Einblicke in die Geschichte

La vita - Brauchtum

Das Leben vergangener Generationen war geprägt von Arbeit und Religion, wobei die beiden Lebensbereiche untereinander eng verbunden waren. In der Kirche und auf Wallfahrten betete man für eine gute Ernte, bei Unwettern versuchte man durch Wetterläuten größere Schäden abzuwenden. In jeder Hinsicht war man dem Willen des Herren ergeben: „Der Herr hat’s gegeben, der Herr hat’s genommen“ betete man - auch wenn (wieder einmal) ein Säugling oder Kleinkind starb. Gottvertrauen und Gelassenheit waren in einer Zeit, in der etwa jedes dritte Kind vor dem fünften Lebensjahr starb, eine große Hilfe bei der Bewältigung des Alltags. Brauchtum und Feste, diese Mischung aus Religion und Aberglauben, Erheiterndem und Traurigem, stifteten Gemeinschaft im Dorf und sorgten für eine gewisse Auflockerung des monotonen Arbeitsjahres. Der Gang der Jahreszeiten, der Wechsel zwischen Tag und Nacht, Helligkeit und Dunkelheit bestimmte den zeitlichen Rhythmus im Leben der Bergbauern. Zeit aufzustehen war dann, wenn es hell wurde - wenn es am Abend dunkel wurde, war es Zeit, die Arbeit ruhen zu lassen. Dann versammelte man sich am Herdfeuer, betete gemeinsam den Rosenkranz und erzählte so manche Begebenheit. Kinder lauschten gespannt den Geschichten der Alten, die vom „Orco“, der „Zecuta“, Hexen und so manch anderem geheimnisvollen Wesen erzählten.

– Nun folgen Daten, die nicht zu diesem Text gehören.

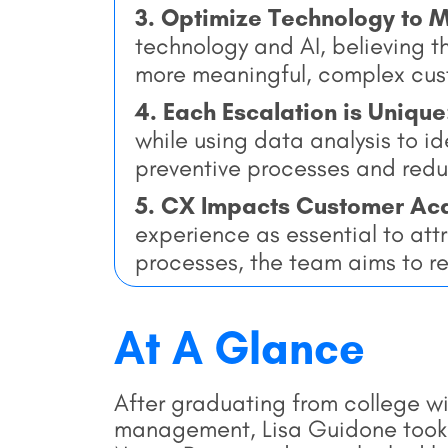
3. Optimize Technology to 
technology and AI, believing t
more meaningful, complex cus
4. Each Escalation is Unique
while using data analysis to i
preventive processes and redu
5. CX Impacts Customer Acq
experience as essential to att
processes, the team aims to r
At A Glance
After graduating from college w
management, Lisa Guidone took he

Der gesamte Jahresablauf war von Bräuchen und Festen durchzogen: Am Abend vor dem Dreikönigsfest (6. Jänner, „Santa Guania“) zog man betend durch das Haus, besprengte die Räume mit Weihwasser und beräucherte sie mit Weihrauch, um Unglück und Unwetter fern zu halten. Der Blasiussegen mit geweihten Kerzen (3. Februar) sollte vor Halskrankheiten schützen. Während der vierzigtägigen Fastenzeit wurden die Fastengebote streng eingehalten, am Palmsonntag Olivenzweige geweiht, Andachten und Beichte in der vorösterlichen Beichtwoche fleißig besucht. Nach den Karfreitagszeremonien, den Gebeten am geschmückten Heiligen Grab, begleitet vom Lärm hölzerner Ratschen, freute man sich auf Ostern. Am Ostersonntag wurden Brot, Eier, Speck und Kren in der Kirche geweiht. Gleich nach dem Hochamt traf man sich zum „Eierpecken“, wobei sich der Sieger auf die Eier der Verlierer freute. Am Montag besuchten die jungen Burschen die Mädchen, um die bemalten Eier abzuholen, die sie am Josefitag (19. März) bestellt hatten. Nicht abgeholte Bestellungen mussten am darauffolgenden Tag im Garten vergraben werden. Ab der ersten Juniwoche zog man jeden Sonntag vor dem Hochamt mit dem Allerheiligsten um die Kirche, um für gutes Wetter und eine reichliche Korn- und Heuernte zu bitten. Zu Fronleichnam, am Donnerstag, wurde eine feierliche Prozession abgehalten. In Wolkenstein fand diese jeweils erst am Sonntag statt, musste man dort doch auf den Kuraten aus St. Christina warten. Der Kirchtag im Juli wurde von der Pfarrgemeinde mit großer Freude gefeiert. Beim feierlichen Hochamt sang der Kirchenchor, dann sorgten leckere Mohnkrapfen, Musik und Tanz für eine festliche Stimmung. Zu Maria Himmelfahrt (15. August) wurden Blumen in der Kirche geweiht. Unters Heu gemischt sollten sie zum guten Gedeihen des Viehs beitragen. Im Advent besuchte man fleißig das Guldenamt und bereitete sich auf die Geburt des Herren vor. Am Stefanstag weihte der Priester Salz und Wasser. Die Frauen erschienen zu diesem Anlass zumeist in der Grödner Tracht, wobei sie ihre Hände in einem Pelzmuff wärmten.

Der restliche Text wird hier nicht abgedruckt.